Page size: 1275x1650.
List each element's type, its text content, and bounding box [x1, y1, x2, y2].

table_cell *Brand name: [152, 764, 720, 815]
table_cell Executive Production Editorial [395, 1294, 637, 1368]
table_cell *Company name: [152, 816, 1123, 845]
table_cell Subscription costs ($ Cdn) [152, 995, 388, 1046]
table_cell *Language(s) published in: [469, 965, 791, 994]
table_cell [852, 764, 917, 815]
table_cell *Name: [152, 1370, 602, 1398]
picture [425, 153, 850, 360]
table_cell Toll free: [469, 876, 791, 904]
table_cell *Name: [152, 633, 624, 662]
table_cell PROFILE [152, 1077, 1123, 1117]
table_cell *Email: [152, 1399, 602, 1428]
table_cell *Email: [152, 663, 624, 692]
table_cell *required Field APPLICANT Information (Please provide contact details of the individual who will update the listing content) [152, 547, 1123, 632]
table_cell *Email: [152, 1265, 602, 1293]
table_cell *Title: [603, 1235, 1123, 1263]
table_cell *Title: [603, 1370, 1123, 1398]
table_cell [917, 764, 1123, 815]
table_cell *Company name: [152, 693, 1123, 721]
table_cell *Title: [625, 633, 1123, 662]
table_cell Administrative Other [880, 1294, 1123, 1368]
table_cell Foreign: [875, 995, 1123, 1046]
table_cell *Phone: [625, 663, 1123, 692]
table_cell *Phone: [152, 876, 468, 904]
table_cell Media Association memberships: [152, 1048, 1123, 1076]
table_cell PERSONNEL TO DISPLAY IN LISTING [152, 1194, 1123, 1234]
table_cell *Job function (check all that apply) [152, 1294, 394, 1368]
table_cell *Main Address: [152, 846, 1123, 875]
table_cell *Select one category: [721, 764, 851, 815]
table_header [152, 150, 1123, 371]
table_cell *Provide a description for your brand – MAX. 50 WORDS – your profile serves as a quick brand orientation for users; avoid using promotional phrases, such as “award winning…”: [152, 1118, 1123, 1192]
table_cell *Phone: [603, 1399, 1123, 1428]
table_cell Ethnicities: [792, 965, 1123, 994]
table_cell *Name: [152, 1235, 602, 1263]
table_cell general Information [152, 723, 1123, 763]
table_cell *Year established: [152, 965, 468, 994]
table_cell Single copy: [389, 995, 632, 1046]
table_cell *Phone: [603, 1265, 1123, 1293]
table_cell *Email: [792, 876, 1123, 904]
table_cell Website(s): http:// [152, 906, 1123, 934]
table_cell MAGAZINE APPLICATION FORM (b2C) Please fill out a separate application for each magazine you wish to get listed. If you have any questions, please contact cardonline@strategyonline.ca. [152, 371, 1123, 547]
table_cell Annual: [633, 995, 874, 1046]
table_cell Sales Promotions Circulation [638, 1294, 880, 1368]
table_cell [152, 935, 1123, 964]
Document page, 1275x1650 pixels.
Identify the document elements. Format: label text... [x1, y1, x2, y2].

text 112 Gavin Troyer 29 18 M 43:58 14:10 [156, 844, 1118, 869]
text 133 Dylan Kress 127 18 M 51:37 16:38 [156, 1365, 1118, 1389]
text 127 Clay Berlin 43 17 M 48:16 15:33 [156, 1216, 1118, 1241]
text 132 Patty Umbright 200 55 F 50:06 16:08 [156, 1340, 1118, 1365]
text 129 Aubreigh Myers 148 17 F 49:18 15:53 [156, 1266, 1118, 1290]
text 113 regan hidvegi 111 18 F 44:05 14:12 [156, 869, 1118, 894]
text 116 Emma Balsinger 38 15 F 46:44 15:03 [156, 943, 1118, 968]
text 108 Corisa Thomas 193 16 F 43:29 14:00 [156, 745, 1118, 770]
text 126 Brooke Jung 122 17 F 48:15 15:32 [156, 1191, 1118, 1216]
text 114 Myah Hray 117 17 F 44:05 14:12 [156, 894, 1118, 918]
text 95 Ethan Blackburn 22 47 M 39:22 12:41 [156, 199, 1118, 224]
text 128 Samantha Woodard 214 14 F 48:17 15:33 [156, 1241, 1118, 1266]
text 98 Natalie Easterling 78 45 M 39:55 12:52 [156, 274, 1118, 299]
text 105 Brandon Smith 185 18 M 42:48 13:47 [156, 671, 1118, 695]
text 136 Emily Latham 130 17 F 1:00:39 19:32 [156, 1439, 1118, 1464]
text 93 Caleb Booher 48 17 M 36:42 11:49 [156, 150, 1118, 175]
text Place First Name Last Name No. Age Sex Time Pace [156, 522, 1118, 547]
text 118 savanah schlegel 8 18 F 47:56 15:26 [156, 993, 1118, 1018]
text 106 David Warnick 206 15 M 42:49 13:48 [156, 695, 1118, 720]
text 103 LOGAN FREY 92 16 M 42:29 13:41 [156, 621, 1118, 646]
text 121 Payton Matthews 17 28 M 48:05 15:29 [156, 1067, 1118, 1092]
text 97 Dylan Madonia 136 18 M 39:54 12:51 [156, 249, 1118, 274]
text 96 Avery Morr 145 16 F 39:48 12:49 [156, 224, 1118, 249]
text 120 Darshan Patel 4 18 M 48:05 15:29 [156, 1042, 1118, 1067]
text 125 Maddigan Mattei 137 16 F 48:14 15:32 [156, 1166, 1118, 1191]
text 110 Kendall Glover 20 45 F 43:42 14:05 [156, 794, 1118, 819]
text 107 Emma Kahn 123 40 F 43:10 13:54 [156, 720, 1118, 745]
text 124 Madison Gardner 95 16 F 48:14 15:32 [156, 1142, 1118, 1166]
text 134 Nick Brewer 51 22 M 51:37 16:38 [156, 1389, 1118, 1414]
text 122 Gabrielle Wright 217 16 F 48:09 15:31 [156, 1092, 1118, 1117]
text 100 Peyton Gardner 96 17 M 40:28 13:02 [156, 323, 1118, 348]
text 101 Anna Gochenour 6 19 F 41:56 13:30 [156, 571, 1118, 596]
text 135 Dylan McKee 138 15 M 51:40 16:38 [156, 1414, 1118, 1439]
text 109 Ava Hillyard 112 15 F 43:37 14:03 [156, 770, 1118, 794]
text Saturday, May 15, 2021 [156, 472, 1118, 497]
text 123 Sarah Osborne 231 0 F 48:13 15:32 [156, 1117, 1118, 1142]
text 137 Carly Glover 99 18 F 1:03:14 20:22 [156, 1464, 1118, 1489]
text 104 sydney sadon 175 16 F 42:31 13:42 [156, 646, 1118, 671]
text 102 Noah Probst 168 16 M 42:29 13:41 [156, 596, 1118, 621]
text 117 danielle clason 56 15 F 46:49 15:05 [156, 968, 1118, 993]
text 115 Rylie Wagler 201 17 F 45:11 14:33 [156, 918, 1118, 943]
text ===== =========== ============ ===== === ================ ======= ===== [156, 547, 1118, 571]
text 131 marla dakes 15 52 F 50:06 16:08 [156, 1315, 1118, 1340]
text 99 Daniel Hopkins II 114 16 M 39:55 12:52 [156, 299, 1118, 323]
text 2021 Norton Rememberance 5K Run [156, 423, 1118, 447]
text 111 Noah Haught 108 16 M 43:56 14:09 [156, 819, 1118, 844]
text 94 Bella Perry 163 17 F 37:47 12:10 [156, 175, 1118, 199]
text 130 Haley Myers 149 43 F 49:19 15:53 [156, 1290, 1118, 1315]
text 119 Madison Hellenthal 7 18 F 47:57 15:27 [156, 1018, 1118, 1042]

•••

* **TRY IT**: Number of lines holding "Information" in the material: state it with no other words.

* **RESULT OF THIS TASK**: 2